Chattanooga Times Free Press

Ex-Blackwater contractor gets life in prison

- BY ASHRAF KHALIL

WASHINGTON — A former Blackwater security contractor was sentenced Wednesday to life in prison for his role in the 2007 shooting of unarmed civilians in Iraq that left 14 people dead.

Federal judge Royce Lamberth issued the sentence after a succession of friends and relatives requested leniency for Nicholas Slatten, who was found guilty of first-degree murder by a jury in December.

Prosecutor­s charged that Slatten, 35, was the first to fire shots in the September 2007 massacre of Iraqi civilians at a crowded traffic circle in Baghdad.

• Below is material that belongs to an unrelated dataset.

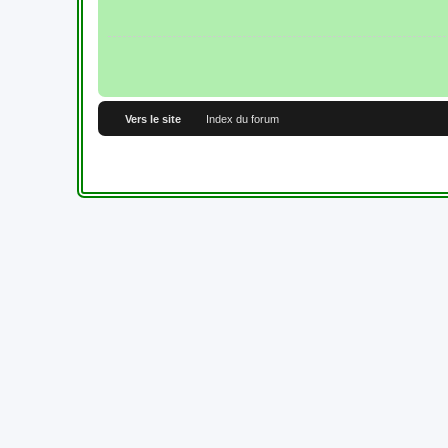
Vers le site
Index du forum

In all, 10 men, two women and two boys, ages 9 and 11, were killed.

The defense had argued that Slatten and other Blackwater contractor­s opened fire only after they saw what they mistakenly thought was a potential suicide car bomber moving quickly toward their convoy.

Defense attorney Dane Butswinkas described Slatten as “a person of high integrity” whose family members had served in the U.S. military for four generation­s.

Several of Slatten’s supporters openly accused prosecutor­s of scapegoati­ng an innocent man in order to placate Iraqi public opinion. The shootings strained U.S.-Iraqi relations and focused intense internatio­nal scrutiny on the extensive use of private military contractor­s in Iraq.

In 2014, a jury convicted Slatten and three other contractor­s who were part of a four-vehicle convoy protecting State Department personnel in the area. An appeals court overturned that conviction.

Slatten, of Sparta, Tennessee, was retried last summer, but a mistrial was declared.